Terompet kereta berbunyi. Akhirnya kereta pun berangkat.
"Clairique. Menyenangkan sekali ya, ternyata, naik kereta. Aku belum pernah melakukannya. Meskipun kursinya tak terlalu nyaman, tak apalah," katanya sembari memerhatikan jendela dengan mata berbinar-binar. Rupanya ia belum pernah naik kereta. Annie jadi tidak menyesal sudah memberikan tempat duduknya pada Clairique. "Oh iya, kalian murid lama, ya?" tanyanya pada Lilliet dan Evern.
Mereka langsung menyukai Clairique. Gadis itu sangat cemerlang dan bisa mencairkan suasana.
"Aku Evern Sanford."
"Lilliet Chester."
"Kalian berasal dari mana?" tanya Clairique.
"Aku dan Lilliet hanya dari Lylefox. Sebenarnya kami bisa langsung berangkat ke asrama.

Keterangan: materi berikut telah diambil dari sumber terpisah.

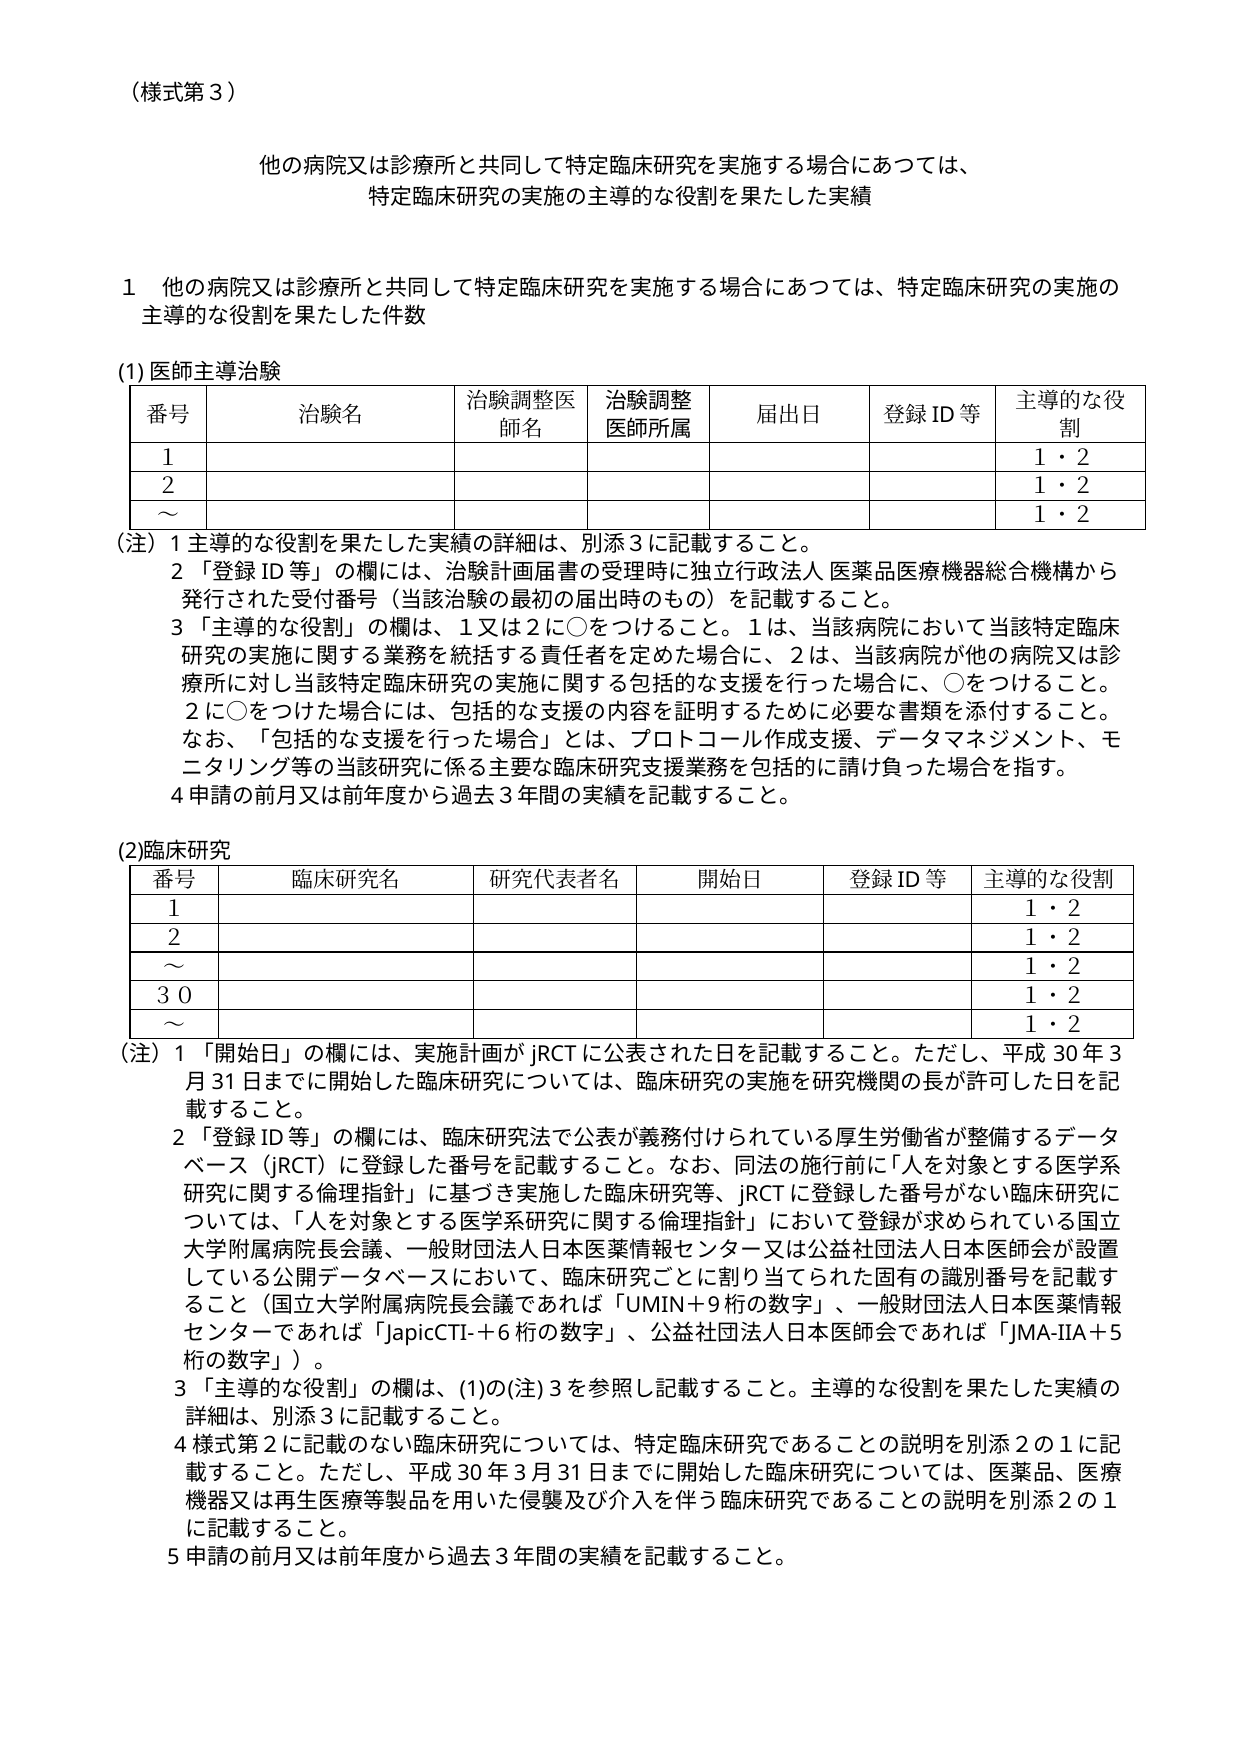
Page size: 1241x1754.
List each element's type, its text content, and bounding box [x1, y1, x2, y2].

text 他の病院又は診療所と共同して特定臨床研究を実施する場合にあつては、 [118, 148, 1122, 179]
text 2 「登録ID等」の欄には、臨床研究法で公表が義務付けられている厚生労働省が整備するデータベース（jRCT）に登録した番号を記載すること。なお、同法の施行前に｢人を対象とする医学系研究に関する倫理指針」に基づき実施した臨床研究等、jRCTに登録した番号がない臨床研究については、｢人を対象とする医学系研究に関する倫理指針」において登録が求められている国立大学附属病院長会議、一般財団法人日本医薬情報センター又は公益社団法人日本医師会が設置している公開データベースにおいて、臨床研究ごとに割り当てられた固有の識別番号を記載すること（国立大学附属病院長会議であれば「UMIN＋9桁の数字」、一般財団法人日本医薬情報センターであれば「JapicCTI-＋6桁の数字」、公益社団法人日本医師会であれば「JMA-IIA＋5桁の数字」）。 [172, 1123, 1122, 1374]
table_header 研究代表者名 [474, 866, 636, 893]
table_cell [870, 501, 995, 528]
table_cell １・２ [996, 501, 1145, 528]
text （注）1 主導的な役割を果たした実績の詳細は、別添３に記載すること。 [104, 529, 1122, 557]
table_header 臨床研究名 [219, 866, 473, 893]
table_cell [474, 953, 636, 980]
table_cell １・２ [972, 953, 1133, 980]
table_cell [870, 443, 995, 471]
table_cell [207, 443, 454, 471]
table_header 番号 [131, 866, 218, 893]
table_cell [207, 472, 454, 499]
table_cell [474, 981, 636, 1009]
table_cell [637, 1010, 823, 1038]
table_cell [588, 443, 709, 471]
text 3 「主導的な役割」の欄は、(1)の(注) 3を参照し記載すること。主導的な役割を果たした実績の詳細は、別添３に記載すること。 [174, 1374, 1122, 1430]
table_cell [824, 924, 971, 951]
table_cell [588, 501, 709, 528]
table_cell [219, 895, 473, 922]
table_header 登録ID等 [870, 386, 995, 442]
table_cell [710, 472, 869, 499]
table_cell [870, 472, 995, 499]
table_cell [474, 1010, 636, 1038]
text 4 申請の前月又は前年度から過去３年間の実績を記載すること。 [159, 781, 1122, 809]
table_cell ２ [131, 924, 218, 951]
text 特定臨床研究の実施の主導的な役割を果たした実績 [118, 179, 1122, 211]
table_cell ～ [131, 953, 218, 980]
table_header 登録ID等 [824, 866, 971, 893]
table_cell [219, 1010, 473, 1038]
text (2)臨床研究 [118, 837, 1122, 864]
table_cell [474, 924, 636, 951]
table_cell [710, 443, 869, 471]
table_cell １・２ [972, 895, 1133, 922]
text 5 申請の前月又は前年度から過去３年間の実績を記載すること。 [118, 1542, 1122, 1570]
table_cell ～ [131, 501, 206, 528]
text (1) 医師主導治験 [118, 357, 1122, 385]
table_header 主導的な役割 [996, 386, 1145, 442]
table_cell [824, 1010, 971, 1038]
table_header 治験調整医師所属 [588, 386, 709, 442]
table_cell [207, 501, 454, 528]
table_cell [455, 501, 587, 528]
table_cell １・２ [972, 924, 1133, 951]
table_cell ～ [131, 1010, 218, 1038]
table_cell １ [131, 443, 206, 471]
table_cell [455, 443, 587, 471]
table_cell [824, 953, 971, 980]
text １ 他の病院又は診療所と共同して特定臨床研究を実施する場合にあつては、特定臨床研究の実施の主導的な役割を果たした件数 [118, 273, 1122, 329]
table_header 治験調整医師名 [455, 386, 587, 442]
table_cell [637, 895, 823, 922]
table_cell [455, 472, 587, 499]
table_cell [710, 501, 869, 528]
table_cell [637, 981, 823, 1009]
table_cell [219, 924, 473, 951]
table_cell [219, 953, 473, 980]
text 4 様式第２に記載のない臨床研究については、特定臨床研究であることの説明を別添２の１に記載すること。ただし、平成30年3月31日までに開始した臨床研究については、医薬品、医療機器又は再生医療等製品を用いた侵襲及び介入を伴う臨床研究であることの説明を別添２の１に記載すること。 [174, 1430, 1122, 1542]
table_header 届出日 [710, 386, 869, 442]
table_cell [824, 895, 971, 922]
table_cell [588, 472, 709, 499]
table_cell １ [131, 895, 218, 922]
table_header 主導的な役割 [972, 866, 1133, 893]
table_cell ３０ [131, 981, 218, 1009]
table_cell [637, 924, 823, 951]
table_header 治験名 [207, 386, 454, 442]
table_cell [637, 953, 823, 980]
table_cell １・２ [996, 472, 1145, 499]
table_cell １・２ [972, 1010, 1133, 1038]
table_header 番号 [131, 386, 206, 442]
text （注）1 「開始日」の欄には、実施計画がjRCTに公表された日を記載すること。ただし、平成30年3月31日までに開始した臨床研究については、臨床研究の実施を研究機関の長が許可した日を記載すること。 [107, 1039, 1122, 1123]
table_cell １・２ [996, 443, 1145, 471]
table_cell [474, 895, 636, 922]
table_cell [219, 981, 473, 1009]
text 2 「登録ID等」の欄には、治験計画届書の受理時に独立行政法人 医薬品医療機器総合機構から発行された受付番号（当該治験の最初の届出時のもの）を記載すること。 [171, 557, 1122, 613]
table_cell [824, 981, 971, 1009]
text 3 「主導的な役割」の欄は、１又は２に○をつけること。１は、当該病院において当該特定臨床研究の実施に関する業務を統括する責任者を定めた場合に、２は、当該病院が他の病院又は診療所に対し当該特定臨床研究の実施に関する包括的な支援を行った場合に、○をつけること。２に○をつけた場合には、包括的な支援の内容を証明するために必要な書類を添付すること。なお、「包括的な支援を行った場合」とは、プロトコール作成支援、データマネジメント、モニタリング等の当該研究に係る主要な臨床研究支援業務を包括的に請け負った場合を指す。 [171, 613, 1122, 781]
table_header 開始日 [637, 866, 823, 893]
table_cell １・２ [972, 981, 1133, 1009]
table_cell ２ [131, 472, 206, 499]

Tapi menggunakan kereta jauh lebih menyenangkan!"
"Benar sekali, pilihan yang bagus. Kalau aku jadi kalian pun, aku juga akan memilih naik kereta. Kalau kau, Annie? Fernwick?" ia terlihat berpikir sebentar setelah Annie menjawabnya. "Daerah mana? Siapa tahu aku pernah ke sana. Swanfield, tak pernah dengar."
"Memang letaknya jauh dari pusat kota," kata Annie. "Kalau kau sendiri, Clairique, kau dari mana?"
"Panggil saja aku Claire. Panggilan selengkap itu membuatku ingat pada sesuatu. Lupakan. Aku berasal dari … High Elia," ucapnya setelah ragu sejenak. Annie terheran-heran apa yang membuat Clairique seragu itu. High Elia adalah ibu kota negeri Irelia. Impian bagi orang-orang yang berada di kota-kota yang lebih kecil. "Aku sudah berangkat sebelum matahari terbit supaya tak terlambat mengikuti tes Bola Salju. Kudengar tes itu sangat penting. Tak boleh ada yang terlambat. Kalau terlambat, dia harus tidur di gudang selama satu tahun! Apakah itu benar?"
Annie juga tak tahu hal ini. Jadi, ia mendengarkan dengan seksama.
"Memang benar," kata Evern. "Tapi bukan di gudang, tempat itu dinamakan Asrama Biasa. Miss Frost sangat tidak suka dengan murid yang terlambat, menurutnya murid-murid seperti itu tidak menganggap serius studi mereka. Tes Bola Salju itu adalah tes untuk menentukan asrama kita selama enam tahun masa belajar. Saat kita kelas satu, kita juga menjalani tes itu. Iya kan, Lilliet? Kalau kelas dua hingga kelas enam tidak akan mengambil tes itu lagi. Tapi tetap saja, tak boleh terlambat datang ke asrama. Kalau tidak, mereka terpaksa harus tidur di Asrama Biasa. Aku pernah lihat ke dalamnya, dan kelihatannya sangat tidak nyaman! Ranjangnya tua dan berderit-derit. Udaranya juga lembab. Letaknya di dekat dapur, aku tak akan heran kalau ada tikus yang bersembunyi di sana."
"TIKUS? ASTAGA. Mereka hewan mengerikan! Jangan sampai aku terlambat. Di tahun-tahun mendatang lebih baik aku datang seminggu lebih awal daripada tidur di kamar seperti itu," ujar Clairique. "Tak ada yang memberitahukannya padaku sebelumnya."
Mendengar penjelasan Evern tentang Asrama Biasa, Annie terkikik. Itu mengingatkannya pada kamarnya di Fawnington. Ranjang yang tua dan berderit-derit. Serta tikus yang sering menemaninya merajut hingga malam hari. Meskipun Fawnington adalah rumah yang dulunya mewah, namun kemiskinan telah melunturkannya.